Das Schlimmste, was sich nach zwei Stunden über Yooka-Laylee sagen ließe, ist, dass es manchmal etwas zu bemüht an die Lockerheit appelliert. Vielleicht entsteht der Eindruck zum guten Teil aus der deutschen Übersetzung, in der ein Querverweis wie "Kartos, God of Ore" (ein Minenwagen, hier "Gott des Erzes") nicht zündet. Auch sonst vergeht kaum eine Minute, in der nicht irgendwer die vierte Wand durchbricht, ein Skelett Zwiegespräch mit dem Kessel hält, in dem es hockt, oder etwas anderes Albernes geschieht.

Das wiederum muss mit am Zeitabschnitt liegen, den Yooka-Laylee einzufangen versucht: den der Maskottchenspiele aus den Spät-90ern und Früh-2000ern, als Tiere noch reuelos schwatzen und Plattformen im Dienste des Leveldesigns wild in der Luft schweben durften. Freigiebiger auf unverwässerte Herausforderung ausgelegt, Eierschusswettbewerbe und Rutschrennen auf dem blanken Hosenboden, und es machte Spaß, selbst wenn das Spiel nicht von Rare kam. Das hier kommt von ihnen, also den Leuten, die damals bei Rare für geschickt ins Ohr gehende Jingles, sabbelnde Honigwaben und glubschäugige Segelschiffkanonen verantwortlich waren - und heute unter dem Namen Playtonic firmieren.

Wer will da nicht sofort losziehen und gucken, was hinter der nächsten Ecke ist?

Weil Banjo-Kazooie eines von Rares Besten und Beliebtesten ist - erschienen 1999 fürs N64, heute erhältlich auf der Xbox One -, gibt es in Yooka-Laylee... andere sabbelnde Dinge, andere ins Ohr gehende Jingles, andere Aussparungen in der Schwarzblende beim Gebietswechsel (Yookas Kopf statt eines Puzzleteils). Trotzdem versteht man es sofort, als wäre das eine universelle Sprache. Yooka-Laylee steht so sehr im Geist der Sorglosigkeit, die man in heutigen Produktionen oft vermisst.

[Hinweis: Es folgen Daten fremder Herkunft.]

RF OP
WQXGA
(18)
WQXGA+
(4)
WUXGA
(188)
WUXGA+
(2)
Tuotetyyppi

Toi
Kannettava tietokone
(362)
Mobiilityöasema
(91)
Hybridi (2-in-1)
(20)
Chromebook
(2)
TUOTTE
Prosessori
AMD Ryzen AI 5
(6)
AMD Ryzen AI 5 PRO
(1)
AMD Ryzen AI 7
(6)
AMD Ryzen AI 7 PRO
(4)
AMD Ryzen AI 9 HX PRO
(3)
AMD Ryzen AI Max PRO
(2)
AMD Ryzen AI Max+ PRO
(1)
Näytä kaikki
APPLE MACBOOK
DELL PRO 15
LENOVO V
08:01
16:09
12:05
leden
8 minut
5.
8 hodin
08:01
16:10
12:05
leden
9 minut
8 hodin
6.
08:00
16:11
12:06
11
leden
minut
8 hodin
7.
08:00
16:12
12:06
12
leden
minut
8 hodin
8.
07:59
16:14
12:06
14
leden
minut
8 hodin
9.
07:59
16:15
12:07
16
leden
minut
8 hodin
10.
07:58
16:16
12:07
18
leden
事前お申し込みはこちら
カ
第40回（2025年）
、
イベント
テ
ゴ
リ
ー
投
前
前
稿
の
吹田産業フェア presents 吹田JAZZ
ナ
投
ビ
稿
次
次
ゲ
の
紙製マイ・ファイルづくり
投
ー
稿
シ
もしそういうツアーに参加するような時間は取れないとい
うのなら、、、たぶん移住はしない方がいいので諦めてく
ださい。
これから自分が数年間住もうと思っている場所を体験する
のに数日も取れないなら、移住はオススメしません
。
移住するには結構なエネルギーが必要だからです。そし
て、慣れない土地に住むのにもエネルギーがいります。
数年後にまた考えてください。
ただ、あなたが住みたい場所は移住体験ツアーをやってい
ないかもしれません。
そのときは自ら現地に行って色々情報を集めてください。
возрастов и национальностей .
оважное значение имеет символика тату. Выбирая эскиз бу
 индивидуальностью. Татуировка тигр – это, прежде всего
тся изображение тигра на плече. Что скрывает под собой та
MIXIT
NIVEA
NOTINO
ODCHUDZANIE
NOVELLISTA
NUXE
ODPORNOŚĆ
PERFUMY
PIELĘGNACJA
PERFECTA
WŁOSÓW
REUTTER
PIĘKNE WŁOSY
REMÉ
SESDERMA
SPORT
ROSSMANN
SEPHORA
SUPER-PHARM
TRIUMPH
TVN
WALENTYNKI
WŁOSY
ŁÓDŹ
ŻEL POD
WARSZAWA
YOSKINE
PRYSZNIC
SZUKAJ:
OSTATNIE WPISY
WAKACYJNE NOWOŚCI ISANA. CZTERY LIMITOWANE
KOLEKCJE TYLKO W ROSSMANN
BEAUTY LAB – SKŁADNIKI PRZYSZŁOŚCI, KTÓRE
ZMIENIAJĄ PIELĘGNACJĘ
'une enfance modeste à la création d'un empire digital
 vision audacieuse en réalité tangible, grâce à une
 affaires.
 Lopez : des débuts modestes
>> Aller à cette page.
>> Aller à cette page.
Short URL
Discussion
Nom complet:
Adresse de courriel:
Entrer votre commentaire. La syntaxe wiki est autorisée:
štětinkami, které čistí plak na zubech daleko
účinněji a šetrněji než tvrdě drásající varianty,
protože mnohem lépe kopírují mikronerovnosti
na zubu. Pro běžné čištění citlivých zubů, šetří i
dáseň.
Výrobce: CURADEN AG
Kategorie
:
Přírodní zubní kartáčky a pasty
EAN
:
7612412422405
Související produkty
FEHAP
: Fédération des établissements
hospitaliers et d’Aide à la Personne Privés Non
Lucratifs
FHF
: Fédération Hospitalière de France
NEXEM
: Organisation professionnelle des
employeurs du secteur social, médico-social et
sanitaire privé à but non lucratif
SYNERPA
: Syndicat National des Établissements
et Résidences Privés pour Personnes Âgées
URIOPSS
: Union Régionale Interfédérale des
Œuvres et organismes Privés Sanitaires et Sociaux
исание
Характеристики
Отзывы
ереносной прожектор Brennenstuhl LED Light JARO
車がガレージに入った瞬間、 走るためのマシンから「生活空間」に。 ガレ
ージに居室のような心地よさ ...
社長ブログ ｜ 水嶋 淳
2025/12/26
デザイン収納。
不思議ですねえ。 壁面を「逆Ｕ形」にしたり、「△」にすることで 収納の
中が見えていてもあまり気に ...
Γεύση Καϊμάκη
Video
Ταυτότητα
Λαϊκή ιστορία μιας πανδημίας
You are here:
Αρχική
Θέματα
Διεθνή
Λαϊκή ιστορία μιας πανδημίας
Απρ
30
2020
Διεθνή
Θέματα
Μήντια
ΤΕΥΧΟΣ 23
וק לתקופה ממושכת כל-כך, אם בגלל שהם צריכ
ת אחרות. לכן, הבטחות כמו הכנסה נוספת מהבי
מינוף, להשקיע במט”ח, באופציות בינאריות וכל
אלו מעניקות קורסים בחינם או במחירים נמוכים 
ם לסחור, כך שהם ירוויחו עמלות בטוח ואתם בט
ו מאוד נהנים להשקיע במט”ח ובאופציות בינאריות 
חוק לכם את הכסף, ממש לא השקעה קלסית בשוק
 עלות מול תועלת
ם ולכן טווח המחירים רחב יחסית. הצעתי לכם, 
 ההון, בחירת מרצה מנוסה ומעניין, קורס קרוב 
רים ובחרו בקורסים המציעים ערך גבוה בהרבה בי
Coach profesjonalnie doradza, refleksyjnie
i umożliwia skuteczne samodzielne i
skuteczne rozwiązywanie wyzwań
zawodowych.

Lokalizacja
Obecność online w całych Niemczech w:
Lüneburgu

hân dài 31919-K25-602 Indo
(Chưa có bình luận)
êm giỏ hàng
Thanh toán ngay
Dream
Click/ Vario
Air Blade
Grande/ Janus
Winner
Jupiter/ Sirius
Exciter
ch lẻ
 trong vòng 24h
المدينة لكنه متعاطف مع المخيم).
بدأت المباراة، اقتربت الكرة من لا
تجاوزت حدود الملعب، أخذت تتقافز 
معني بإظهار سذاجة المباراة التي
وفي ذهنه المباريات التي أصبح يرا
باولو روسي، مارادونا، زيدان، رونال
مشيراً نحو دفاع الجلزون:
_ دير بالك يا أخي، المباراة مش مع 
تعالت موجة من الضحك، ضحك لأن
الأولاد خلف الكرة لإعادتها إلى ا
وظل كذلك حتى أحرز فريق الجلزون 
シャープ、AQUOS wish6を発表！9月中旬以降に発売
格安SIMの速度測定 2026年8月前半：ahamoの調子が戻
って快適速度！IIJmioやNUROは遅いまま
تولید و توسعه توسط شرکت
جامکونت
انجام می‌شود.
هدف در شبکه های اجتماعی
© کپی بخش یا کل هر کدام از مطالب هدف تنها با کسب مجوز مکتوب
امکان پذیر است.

Und es braucht keinen Anlass für eine Handlung. Eine Papierseite, die in die Firmenzentrale des Comic-Bösewichts Capital B flattert - die Hivory Towers -, reicht für das Gespann aus Echse und rucksackartig verstauter Fledermaus vollauf. Die erste Erkenntnis: Hub-Welten wie diese sind fantastisch. Waren sie schon immer. Auch die Isla Delfino aus Super Mario Sunshine. Vor allem die Isla Delfino. Wie das Schloss in Super Mario 64 oder Gruntildas Reich in Banjo-Kazooie folgt Yooka-Laylee einer Art Meta-Ansatz mit übergeordneter "Oberwelt" zur Verknüpfung einzelner Abschnitte.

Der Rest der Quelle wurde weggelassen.